Advent is an appropriate time to reconsider how we dispose ourselves to the practice of discernment in light of the coming of Christ. Through this liturgical season, Joseph and Mary can journey with us in any of our anxieties as icons of discernment. Mary, from the moment of her fiat, embodied courage when presented with a changing and uncertain future. She had predisposed herself to the will of God in unknown preparation for that moment. She could not have foreseen a pregnancy before her marriage to Joseph or the conditions of Jesus’s birth at the manger in Bethlehem, but she was guided by the Lord and trusted his ways. Similarly, Joseph listened obediently when called by an angel to remain with Mary and be a father to Jesus. Even though he was not certain what that would mean for his own future plans, he desired to allow the will of God to become manifest in his life to its fullest. Mary and Joseph both show us the humble disposition needed to respond to God’s call and undertake a journey through the practice of discernment.
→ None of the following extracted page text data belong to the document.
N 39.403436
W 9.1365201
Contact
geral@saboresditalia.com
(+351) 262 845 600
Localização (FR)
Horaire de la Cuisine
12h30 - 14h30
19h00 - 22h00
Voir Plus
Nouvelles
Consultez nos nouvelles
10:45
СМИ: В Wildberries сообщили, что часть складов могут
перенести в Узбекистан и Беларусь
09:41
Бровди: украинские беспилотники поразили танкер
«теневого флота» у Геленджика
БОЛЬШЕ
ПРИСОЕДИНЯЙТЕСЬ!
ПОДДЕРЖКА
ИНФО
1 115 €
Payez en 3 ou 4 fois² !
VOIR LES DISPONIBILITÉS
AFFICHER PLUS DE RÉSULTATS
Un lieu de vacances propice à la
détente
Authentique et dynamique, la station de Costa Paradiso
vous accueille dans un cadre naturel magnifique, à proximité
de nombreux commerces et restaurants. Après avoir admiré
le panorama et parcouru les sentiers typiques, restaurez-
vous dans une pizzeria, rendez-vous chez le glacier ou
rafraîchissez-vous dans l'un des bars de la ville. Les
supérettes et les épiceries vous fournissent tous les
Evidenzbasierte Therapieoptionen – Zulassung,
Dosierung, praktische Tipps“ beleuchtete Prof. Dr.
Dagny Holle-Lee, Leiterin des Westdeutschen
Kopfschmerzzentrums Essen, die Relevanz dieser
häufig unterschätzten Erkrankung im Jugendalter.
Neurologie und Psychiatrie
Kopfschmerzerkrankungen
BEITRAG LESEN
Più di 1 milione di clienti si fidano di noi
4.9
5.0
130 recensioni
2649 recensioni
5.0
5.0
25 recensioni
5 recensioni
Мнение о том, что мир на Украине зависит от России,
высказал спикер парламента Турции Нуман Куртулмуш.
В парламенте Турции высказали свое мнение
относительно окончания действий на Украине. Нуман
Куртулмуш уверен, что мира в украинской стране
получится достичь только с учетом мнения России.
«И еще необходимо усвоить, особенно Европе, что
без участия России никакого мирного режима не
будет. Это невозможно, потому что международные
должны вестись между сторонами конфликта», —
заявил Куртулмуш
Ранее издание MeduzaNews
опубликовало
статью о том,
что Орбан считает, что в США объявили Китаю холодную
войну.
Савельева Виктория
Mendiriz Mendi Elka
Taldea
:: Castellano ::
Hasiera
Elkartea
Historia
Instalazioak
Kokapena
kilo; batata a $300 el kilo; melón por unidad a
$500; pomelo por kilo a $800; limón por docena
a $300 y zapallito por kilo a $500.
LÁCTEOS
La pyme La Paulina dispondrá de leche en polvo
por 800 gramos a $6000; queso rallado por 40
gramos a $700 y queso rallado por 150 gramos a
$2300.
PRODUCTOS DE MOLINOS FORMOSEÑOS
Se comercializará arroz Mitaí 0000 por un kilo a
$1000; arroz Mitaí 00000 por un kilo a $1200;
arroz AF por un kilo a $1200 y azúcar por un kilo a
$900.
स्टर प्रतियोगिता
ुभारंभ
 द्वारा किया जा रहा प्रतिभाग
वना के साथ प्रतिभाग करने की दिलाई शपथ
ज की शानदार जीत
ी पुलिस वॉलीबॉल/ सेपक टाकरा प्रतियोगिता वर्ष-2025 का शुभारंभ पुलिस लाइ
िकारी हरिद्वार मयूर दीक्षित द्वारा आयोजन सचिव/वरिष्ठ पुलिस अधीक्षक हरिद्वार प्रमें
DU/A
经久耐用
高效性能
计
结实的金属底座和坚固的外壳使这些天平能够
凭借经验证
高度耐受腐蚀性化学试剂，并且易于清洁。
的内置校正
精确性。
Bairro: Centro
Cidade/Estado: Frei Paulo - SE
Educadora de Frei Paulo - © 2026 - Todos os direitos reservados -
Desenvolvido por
Guided by God-Incarnate in Mary’s womb, Mary and Joseph humbly followed the tender beckoning of the Christ-Child who called them forth through any fears or doubts. Mary and Joseph had to abandon themselves totally to the will of God—even to the lowliness of the manger—for God’s plan to manifest itself in their lives. As the birth of Christ became a nearer reality, we can imagine that the holy couple was not disquieted with anxiety, but journeyed together in the spiritual quiet of peace. And in that peacefulness, the identities of Mary and Joseph as members of the Holy Family unfolded before them. God’s revelation of their roles in the divine plan may not have matched their own images of their future; however, they were predisposed to accept God’s will through the practice of discernment. Hence, the holy couple can serve as an icon for contemplation of how we might allow God to enter totally into our own lives, instead of merely setting aside a place for him within our own plans for our future.

Discernment is not simply the choice between two goods, but the choice to intentionally walk with Christ, guided at first by Joseph and Mary, who journeyed with the Christ-Child, and then, guided by Christ himself who embraces the Cross and walks to Calvary. Amid the chaos of life it is important that we recall our baptismal vocation to take on the life of Christ. May we practice discernment with a heart that is radically open not only to Christ entering our lives peacefully in the manger, but also radically open to the Cross.

Madeline Running is a senior studying Theology and Catholic Social Tradition at the University of Notre Dame and an undergraduate fellow with the Notre Dame Center for Liturgy. 

—Reprinted with permission from The Church Life Journal.